Revolution's core Revolution R Enterprise deployment is said to improve performance over standard R by adding support for multithreading when using multi-processor and multi-core hardware. A RevoScaleR package offers widely-used statistical algorithms optimized for big-data analysis (meaning tens of terabytes or more) in clustered environments such as Microsoft Windows HPC Server. Revolution says this high-performance computing approach on commodity hardware far surpasses the speed and scalability of conventional analytic servers at a fraction of the cost.
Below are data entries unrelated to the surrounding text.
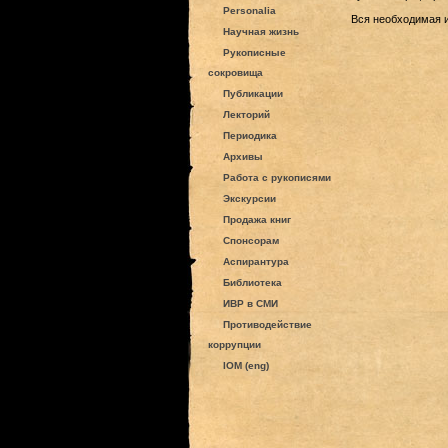
Personalia
Вся необходимая 
Научная жизнь
Рукописные
сокровища
Публикации
Лекторий
Периодика
Архивы
Работа с рукописями
Экскурсии
Продажа книг
Спонсорам
Аспирантура
Библиотека
ИВР в СМИ
Противодействие
коррупции
IOM (eng)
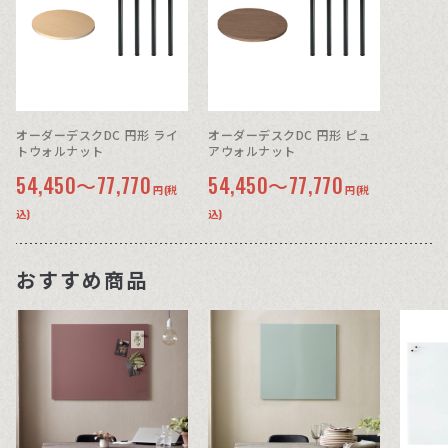
オーダーデスクDC 円形 ライ
オーダーデスクDC 円形 ピュ
トウォルナット
アウォルナット
54,450～77,770
54,450～77,770
円(税
円(税
込)
込)
おすすめ商品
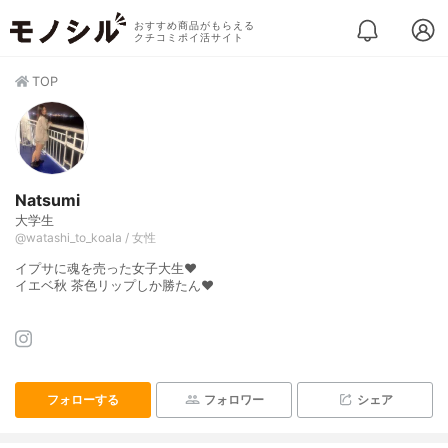
おすすめ商品がもらえる
クチコミポイ活サイト
TOP
Natsumi
大学生
@watashi_to_koala / 女性
イプサに魂を売った女子大生❤︎
イエベ秋 茶色リップしか勝たん❤︎
フォローする
フォロワー
シェア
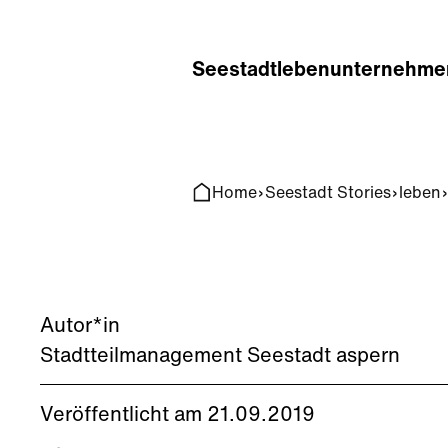
Home
Search
Seestadt
leben
unternehme
Home
Seestadt Stories
leben
Autor*in
Stadtteilmanagement Seestadt aspern
Veröffentlicht am 21.09.2019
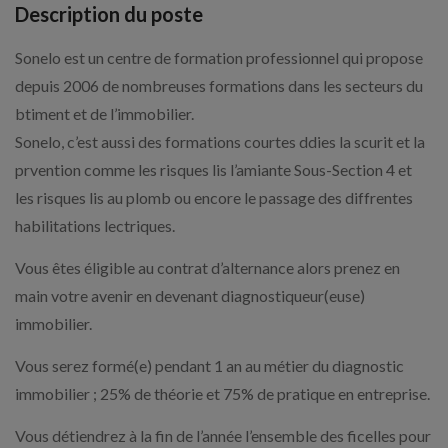
Description du poste
Sonelo est un centre de formation professionnel qui propose
depuis 2006 de nombreuses formations dans les secteurs du
btiment et de l’immobilier.
Sonelo, c’est aussi des formations courtes ddies la scurit et la
prvention comme les risques lis l’amiante Sous-Section 4 et
les risques lis au plomb ou encore le passage des diffrentes
habilitations lectriques.
Vous êtes éligible au contrat d’alternance alors prenez en
main votre avenir en devenant diagnostiqueur(euse)
immobilier.
Vous serez formé(e) pendant 1 an au métier du diagnostic
immobilier ; 25% de théorie et 75% de pratique en entreprise.
Vous détiendrez à la fin de l’année l’ensemble des ficelles pour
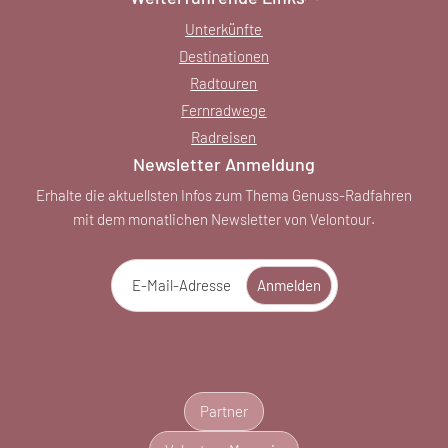
Unterkünfte
Destinationen
Radtouren
Fernradwege
Radreisen
Newsletter Anmeldung
Erhalte die aktuellsten Infos zum Thema Genuss-Radfahren
mit dem monatlichen Newsletter von Velontour.
E-Mail-Adresse
Anmelden
Partner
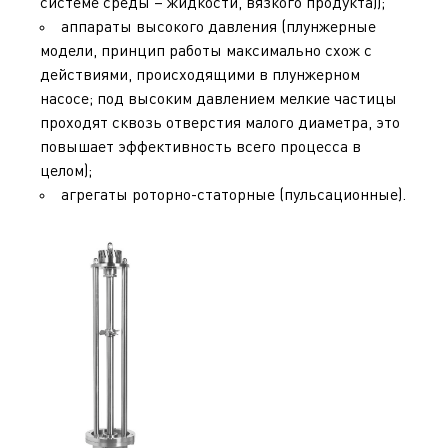
системе среды – жидкости, вязкого продукта));
аппараты высокого давления (плунжерные
модели, принцип работы максимально схож с
действиями, происходящими в плунжерном
насосе; под высоким давлением мелкие частицы
проходят сквозь отверстия малого диаметра, это
повышает эффективность всего процесса в
целом);
агрегаты роторно-статорные (пульсационные).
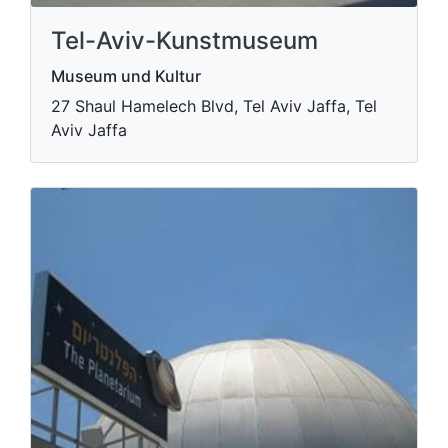
Tel-Aviv-Kunstmuseum
Museum und Kultur
27 Shaul Hamelech Blvd, Tel Aviv Jaffa, Tel
Aviv Jaffa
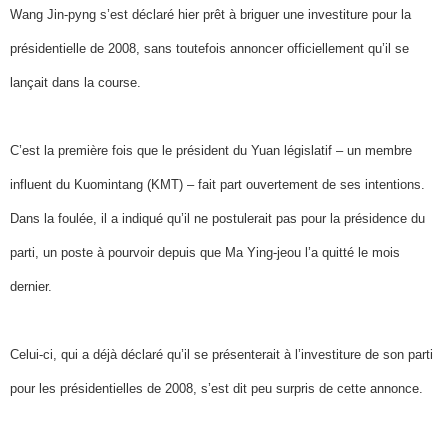
Wang Jin-pyng s’est déclaré hier prêt à briguer une investiture pour la
présidentielle de 2008, sans toutefois annoncer officiellement qu’il se
lançait dans la course.
C’est la première fois que le président du Yuan législatif – un membre
influent du Kuomintang (KMT) – fait part ouvertement de ses intentions.
Dans la foulée, il a indiqué qu’il ne postulerait pas pour la présidence du
parti, un poste à pourvoir depuis que Ma Ying-jeou l’a quitté le mois
dernier.
Celui-ci, qui a déjà déclaré qu’il se présenterait à l’investiture de son parti
pour les présidentielles de 2008, s’est dit peu surpris de cette annonce.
The R community offers plenty of ready-to-run statistical and data-analysis techniques and analytic applications incorporating those methods. Revolution Analytics, which is run by a bunch of former SPSS and SAS executives, provides development, debugging, and deployment tools as well as the aforementioned support and consulting to keep your people productive.

As far as MPP environments are concerned, Revolution runs in database on IBM Netezza. That's a very short list, but the company says it's working on similar partnerships with other leading MPP vendors.

A recent distinction for Revolution is the release of R extension packages to work with Hadoop, the open-source storage and data-processing environment. The packages provide connectivity to the HDFS file system and HBase as well as Hadoop streaming so you can create MapReduce jobs in R for iterative, super-high-scale data processing on Hadoop. MapReduce is well suited for processing large-scale unstructured information such as all the comments associated with your brand in Facebook, Twitter or other social networks.

Revolution says the cost of deployments depend on the power and capacity of the server, with deployment on a small, eight-core server costing $25,000 per year, including maintenance support. There's no limit on the number of users, but the company says a conservative approach would reserve one core per user, for a total of eight to ten users.

A SAS Comparison

Alpine and Revolution both pick on SAS when the topic turns to pricing. I've heard a few claims about comparable deployments being a fraction of the cost, so I thought I'd go straight to the source. SAS says SAS Analytics Pro, which includes the Base SAS server, SAS/STAT for statistical analysis, and SAS/GRAPH for data visualization, costs $8,000 per year for the first user and $1,710 for each additional user per year. This includes full support. So that's $19,970 for eight users or $23,390 for ten users.

That doesn't sound nearly as high as I would have anticipated, given the competitive claims. It also doesn't jibe with aforementioned Wikipedia-published comparison.

I'm guessing the comment field below will be see a few war stories and "yeah, but" analyses, particularly as the size of the deployments scales into the hundreds or thousands of users.

The choice of software and analysis of cost should be driven largely by the professionals who will be asked to use the products. Let the results, not just initial software cost, justify the selection. Familiarity can be a big productivity advantage. The popularity of R speaks volumes, and so, too, does SAS's market share among commercial software providers.

Alpine Miner is a bit of a different animal; it's purpose-built for big-data deployments. Keep this product's scale of data analysis in mind when trying to develop comparable pricing analyses. The number of supported users is in the same league as the other two yet costs are higher. The difference is that Alpine is running in a big-data MPP environment, not on a low-end server.

Having more options is a healthy sign for the analytics market. You'll have a lot to consider when weighing the cost of expertise and software. If you want to focus on what’s next – the big financial risks ahead, the best customers likely to drive your bottom line, the customers likely to bolt, and the products most likely to sell -- you can't afford not to get into advanced analytics.